Crime is an act or omission that the law makes punishable. It can also be the breach of a legal duty, that is treated as the subject matter of a criminal proceeding. Common law recognizes only two classes of crimes- serious crimes or felonies and minor crimes or misdemeanors.
A criminal record or crime record is the summary of an individual’s contacts with law enforcement agencies. It provides details of all arrests, convictions, sentences, parole violations as well as dismissals and not guilty verdicts committed by an individual. In addition, the criminal record may include information about height, weight, eye and hair color, identifying marks, different names used by the person, different dates of birth, social security numbers used, fingerprint classification, race, and state and federal identification numbers of the individual.
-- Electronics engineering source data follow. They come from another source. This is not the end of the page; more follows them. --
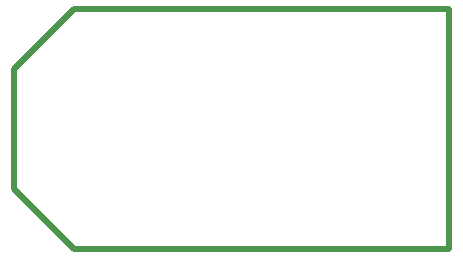
<source format=gko>
G04 Layer_Color=16720538*
%FSAX24Y24*%
%MOIN*%
G70*
G01*
G75*
%ADD26C,0.0100*%
%ADD55C,0.0200*%
D26*
X-014500Y002000D02*
X-012500Y000000D01*
X000000D01*
Y008000D01*
X-012500D02*
X000000D01*
X-014500Y006000D02*
X-012500Y008000D01*
X-014500Y002000D02*
Y006000D01*
D55*
X000000Y000000D02*
Y008000D01*
X-012500D02*
X000000D01*
X-014500Y006000D02*
X-012500Y008000D01*
X-014500Y002000D02*
Y006000D01*
Y002000D02*
X-012500Y000000D01*
X000000D01*
M02*

</source>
There is no single repository for all this information about a person.
We collect criminal record information from a variety of federal, state, and county public records, including state police departments, department of corrections, county courts, offender registries, municipal jurisdictions, federal fugitive files, state courts, district courts, traffic courts in states available, state and county criminal record repositories, prison parole and release files, probation records, records from other state agencies and Interpol public records. We do not report on police arrest records.
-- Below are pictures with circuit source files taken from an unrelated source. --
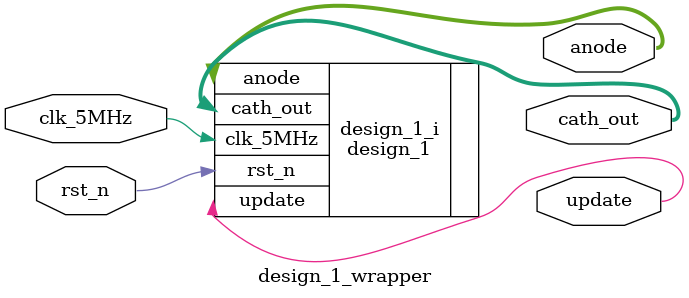
<source format=v>
`timescale 1 ps / 1 ps

module design_1_wrapper
   (anode,
    cath_out,
    clk_5MHz,
    rst_n,
    update);
  output [3:0]anode;
  output [6:0]cath_out;
  input clk_5MHz;
  input rst_n;
  output update;

  wire [3:0]anode;
  wire [6:0]cath_out;
  wire clk_5MHz;
  wire rst_n;
  wire update;

  design_1 design_1_i
       (.anode(anode),
        .cath_out(cath_out),
        .clk_5MHz(clk_5MHz),
        .rst_n(rst_n),
        .update(update));
endmodule

</source>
Some states have statewide repositories that collect criminal records from all counties in that state; but there are many variables such as how states and counties define criminal records. The two most common sources for criminal records are the Administrative Office of the Court and the Department of Corrections. These state laws are often loosely enforced based on the cost, which can cause information gaps. backgroundchecks.com has many statewide repository sources in our criminal conviction database. In addition, wherever we can we add local records from counties to supplement the information on the state level.
Finally, federal criminal records are different from records that may be stored in state repositories or counties. Crimes committed on a federal level include drug trafficking or other charges with similar ramifications. Some federal criminal records may originate from state or county level crimes and those types of records may reside in county or state repositories.
Most jurisdictions classify an offense as an infraction, misdemeanor, or a felony.